I know the platform can be exhausting. It seems like there is a new aggrieved constituent, regardless of political leaning, every time I refresh my timeline. There’s way less celebration of the small things that make life worth living than there are pieces of news or information designed to spike attention and stress levels.

If there are rules to civility, I think there is something about how those rules mutate which is important. People clamoring for the expansion of respect isn’t a guarantee that it will be given, nor is it inherently a threat that you must grant said respect so in order to exist. But it pushes the conversation in a way, that says “being civilized means consideration of my rights”. For some, whatever the rights or position may seem a bridge too far. Personally, if they line up with my personal interpretation of the Rights of Man, then I don’t see much of an issue - people are asking for a redefinition of civility in terms of what groups are worthy of respect, and I think that’s a worthy conversation to entertain, for starters. For many people, it’s a matter, of life, death and stake in the political system.

The neutral ground for people who feel aggrieved by this demand is not in the weaponization of civility, which I seem to find in both political extremes. On the right it is the use of respect to shut down protest as a form of impoliteness or impropriety. Yes interrupting someone’s meal is rude in everyday circumstances. And being a public official is not an everyday circumstance - there is, historically, an added weight and responsibility to the office, which means you serve and are to held accountable to all constituents. Leveraging the concept of civility to keep them from being heard when you occupy a position of power is a punching down of sorts - the only leverage the public has is very limited when it comes to certain issues, especially when compared to the leverage held by someone who is close the policy deciders. To compare the level of civility expected by each of these parties is willfully disingenuous, at best. This is a case of using politeness to shut down a conversation that people don’t want to hear, this is civility as suppression, something which we tend to apply constantly in smaller ways - in our workplaces, in any place with rules and order. Civility is a boundary, and this is an abuse of that function.

There is also a liberal use of civility which creates the impression that we must be hyper aware of our own behaviors, to the point that it could be perceived as a restriction and a detriment to overall discourse. Without being too broad, even some bad ideas need to be expressed in order to be challenged and reshaped into better ones. If democracy can be narrowly defined as a competition of ideas, then allowing a free range of expression, of part of our advancement in civilization is the mojo which comes from increased information flow and knowledge exchange, there should be a balance of censorship and liberty which allows evolved ideas to emerge whilst guiding ourselves away from the most self indulgent or willfully disrespectful of human rights in general.

In other words, conservative cultures by no means have a monopoly on creating cultures of repression when it comes to undesirable thoughts and behavior, and I find that often the things we espouse and denounce very easily become the things we come to embody when passing from powerlessness to empowerment.

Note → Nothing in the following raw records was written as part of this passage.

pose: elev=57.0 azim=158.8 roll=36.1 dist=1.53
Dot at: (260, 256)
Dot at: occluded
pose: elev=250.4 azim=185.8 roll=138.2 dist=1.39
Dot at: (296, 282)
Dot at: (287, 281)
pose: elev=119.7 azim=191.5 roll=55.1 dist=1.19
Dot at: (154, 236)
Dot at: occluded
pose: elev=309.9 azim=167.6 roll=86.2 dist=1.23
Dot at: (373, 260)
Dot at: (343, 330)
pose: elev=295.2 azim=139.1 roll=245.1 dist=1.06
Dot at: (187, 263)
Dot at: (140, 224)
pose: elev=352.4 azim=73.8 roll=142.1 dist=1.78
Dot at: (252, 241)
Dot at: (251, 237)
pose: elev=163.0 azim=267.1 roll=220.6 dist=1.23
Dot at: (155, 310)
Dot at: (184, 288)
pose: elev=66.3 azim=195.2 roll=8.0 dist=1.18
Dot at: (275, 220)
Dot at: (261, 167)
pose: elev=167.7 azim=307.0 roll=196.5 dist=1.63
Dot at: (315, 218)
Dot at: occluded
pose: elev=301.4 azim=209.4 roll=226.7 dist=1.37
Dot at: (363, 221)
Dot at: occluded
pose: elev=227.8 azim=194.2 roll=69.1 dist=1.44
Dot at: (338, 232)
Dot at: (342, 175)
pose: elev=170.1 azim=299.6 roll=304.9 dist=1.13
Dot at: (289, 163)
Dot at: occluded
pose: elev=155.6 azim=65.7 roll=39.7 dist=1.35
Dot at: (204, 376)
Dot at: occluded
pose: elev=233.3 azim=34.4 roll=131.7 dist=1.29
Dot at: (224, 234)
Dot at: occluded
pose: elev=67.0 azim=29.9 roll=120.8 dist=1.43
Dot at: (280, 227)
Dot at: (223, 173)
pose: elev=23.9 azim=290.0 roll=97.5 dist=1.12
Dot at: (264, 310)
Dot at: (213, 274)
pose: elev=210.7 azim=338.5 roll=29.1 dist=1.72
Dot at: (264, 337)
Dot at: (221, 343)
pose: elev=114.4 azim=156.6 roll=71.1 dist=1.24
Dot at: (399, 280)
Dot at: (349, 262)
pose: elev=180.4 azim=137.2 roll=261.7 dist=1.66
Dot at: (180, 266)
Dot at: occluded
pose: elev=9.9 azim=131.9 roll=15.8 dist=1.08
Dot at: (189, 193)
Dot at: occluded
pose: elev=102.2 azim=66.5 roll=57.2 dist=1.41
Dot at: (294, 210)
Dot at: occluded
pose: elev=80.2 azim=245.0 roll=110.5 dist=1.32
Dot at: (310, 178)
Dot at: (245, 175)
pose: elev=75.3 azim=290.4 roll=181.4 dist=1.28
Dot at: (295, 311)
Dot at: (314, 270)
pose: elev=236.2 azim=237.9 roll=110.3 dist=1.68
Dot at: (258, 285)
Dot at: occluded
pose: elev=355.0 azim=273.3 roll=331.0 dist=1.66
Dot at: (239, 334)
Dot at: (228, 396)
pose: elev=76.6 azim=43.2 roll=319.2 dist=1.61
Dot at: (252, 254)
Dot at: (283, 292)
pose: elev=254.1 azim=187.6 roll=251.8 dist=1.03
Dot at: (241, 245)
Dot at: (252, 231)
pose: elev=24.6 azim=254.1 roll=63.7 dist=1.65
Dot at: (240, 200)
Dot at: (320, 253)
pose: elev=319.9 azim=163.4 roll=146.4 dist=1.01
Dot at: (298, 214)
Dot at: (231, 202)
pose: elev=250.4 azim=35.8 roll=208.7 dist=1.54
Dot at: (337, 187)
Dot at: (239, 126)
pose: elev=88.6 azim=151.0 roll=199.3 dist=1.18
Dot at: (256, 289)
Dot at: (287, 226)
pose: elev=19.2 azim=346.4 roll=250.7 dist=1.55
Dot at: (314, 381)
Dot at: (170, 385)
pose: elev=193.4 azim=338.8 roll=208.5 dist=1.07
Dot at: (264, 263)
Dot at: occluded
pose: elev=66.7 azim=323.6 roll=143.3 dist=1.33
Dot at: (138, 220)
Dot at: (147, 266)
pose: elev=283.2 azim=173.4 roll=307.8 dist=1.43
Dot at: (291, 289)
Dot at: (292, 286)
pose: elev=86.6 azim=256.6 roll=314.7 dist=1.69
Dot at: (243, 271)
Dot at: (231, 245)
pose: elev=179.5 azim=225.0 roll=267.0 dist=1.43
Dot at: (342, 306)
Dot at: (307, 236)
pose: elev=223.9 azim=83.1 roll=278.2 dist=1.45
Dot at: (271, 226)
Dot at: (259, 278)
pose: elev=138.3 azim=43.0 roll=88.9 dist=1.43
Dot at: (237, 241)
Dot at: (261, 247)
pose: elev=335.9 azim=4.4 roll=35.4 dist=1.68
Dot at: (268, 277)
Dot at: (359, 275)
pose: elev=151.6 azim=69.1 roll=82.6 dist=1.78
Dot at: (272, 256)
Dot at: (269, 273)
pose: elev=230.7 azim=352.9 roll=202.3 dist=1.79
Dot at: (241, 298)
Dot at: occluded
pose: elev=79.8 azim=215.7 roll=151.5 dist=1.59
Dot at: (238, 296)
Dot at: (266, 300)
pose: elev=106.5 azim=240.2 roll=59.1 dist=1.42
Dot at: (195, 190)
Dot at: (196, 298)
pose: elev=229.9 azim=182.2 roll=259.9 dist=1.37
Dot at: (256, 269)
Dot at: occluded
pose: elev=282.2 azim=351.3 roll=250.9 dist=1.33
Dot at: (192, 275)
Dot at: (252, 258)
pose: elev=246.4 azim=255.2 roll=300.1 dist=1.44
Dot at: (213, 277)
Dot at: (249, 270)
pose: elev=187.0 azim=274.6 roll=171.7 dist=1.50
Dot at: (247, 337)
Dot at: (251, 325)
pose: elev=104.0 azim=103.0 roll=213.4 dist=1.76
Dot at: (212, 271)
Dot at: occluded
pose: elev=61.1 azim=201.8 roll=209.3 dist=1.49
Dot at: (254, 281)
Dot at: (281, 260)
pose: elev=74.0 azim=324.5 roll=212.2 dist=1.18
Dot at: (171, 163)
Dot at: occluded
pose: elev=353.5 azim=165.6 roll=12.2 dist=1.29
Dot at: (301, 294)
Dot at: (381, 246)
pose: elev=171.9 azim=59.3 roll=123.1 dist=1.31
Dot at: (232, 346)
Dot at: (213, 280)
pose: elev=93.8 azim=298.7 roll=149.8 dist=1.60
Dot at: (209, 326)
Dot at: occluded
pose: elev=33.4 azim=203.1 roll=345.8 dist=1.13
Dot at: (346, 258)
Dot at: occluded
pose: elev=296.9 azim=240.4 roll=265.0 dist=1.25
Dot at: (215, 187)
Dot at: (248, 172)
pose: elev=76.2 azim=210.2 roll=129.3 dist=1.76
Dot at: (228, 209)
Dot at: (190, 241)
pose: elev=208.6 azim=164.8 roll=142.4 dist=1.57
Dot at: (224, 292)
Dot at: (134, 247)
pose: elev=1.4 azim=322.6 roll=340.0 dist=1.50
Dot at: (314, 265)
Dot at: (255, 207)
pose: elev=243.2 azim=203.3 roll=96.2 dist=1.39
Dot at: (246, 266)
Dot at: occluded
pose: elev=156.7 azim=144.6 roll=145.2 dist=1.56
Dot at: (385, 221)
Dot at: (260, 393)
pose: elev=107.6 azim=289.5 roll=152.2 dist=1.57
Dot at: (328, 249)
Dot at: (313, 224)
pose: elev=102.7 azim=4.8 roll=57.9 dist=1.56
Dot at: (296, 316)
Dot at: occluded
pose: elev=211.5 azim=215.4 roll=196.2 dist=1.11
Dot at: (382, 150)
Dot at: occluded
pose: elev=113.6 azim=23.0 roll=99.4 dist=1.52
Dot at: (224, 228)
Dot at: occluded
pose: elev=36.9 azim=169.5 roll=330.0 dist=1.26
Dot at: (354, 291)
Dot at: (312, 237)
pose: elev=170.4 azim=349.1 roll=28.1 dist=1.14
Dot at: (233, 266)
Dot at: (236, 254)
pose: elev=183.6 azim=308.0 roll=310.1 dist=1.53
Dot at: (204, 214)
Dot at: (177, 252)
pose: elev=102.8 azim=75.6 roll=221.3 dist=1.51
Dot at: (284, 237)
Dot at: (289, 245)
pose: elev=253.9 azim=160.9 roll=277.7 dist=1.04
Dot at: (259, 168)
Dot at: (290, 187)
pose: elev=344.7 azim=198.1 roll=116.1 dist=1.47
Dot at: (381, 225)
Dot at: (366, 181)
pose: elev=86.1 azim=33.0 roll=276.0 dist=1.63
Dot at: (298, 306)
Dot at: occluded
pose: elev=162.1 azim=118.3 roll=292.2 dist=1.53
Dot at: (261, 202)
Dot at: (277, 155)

By no means are any of these thoughts designed as a free pass to the reluctant gatekeepers of technology - I would deem the deliberate spread of easily disprovable lies to be detrimental to the process of sharing and improving ideas. Such lies do nothing in this regard but prove that all language is not created equal. A lie designed to incite and inflame is not the same as an unpopular truth. Twitter and Facebook will have to stake an opinion on the spectrum of free speech, because their current strategy of relative inaction has allowed malicious actors to define their position for them. I suppose not all silence is golden.

Mostly though, watch out for the bullies. They are the ones who will leverage these concepts to kill the conversations we need to keep having.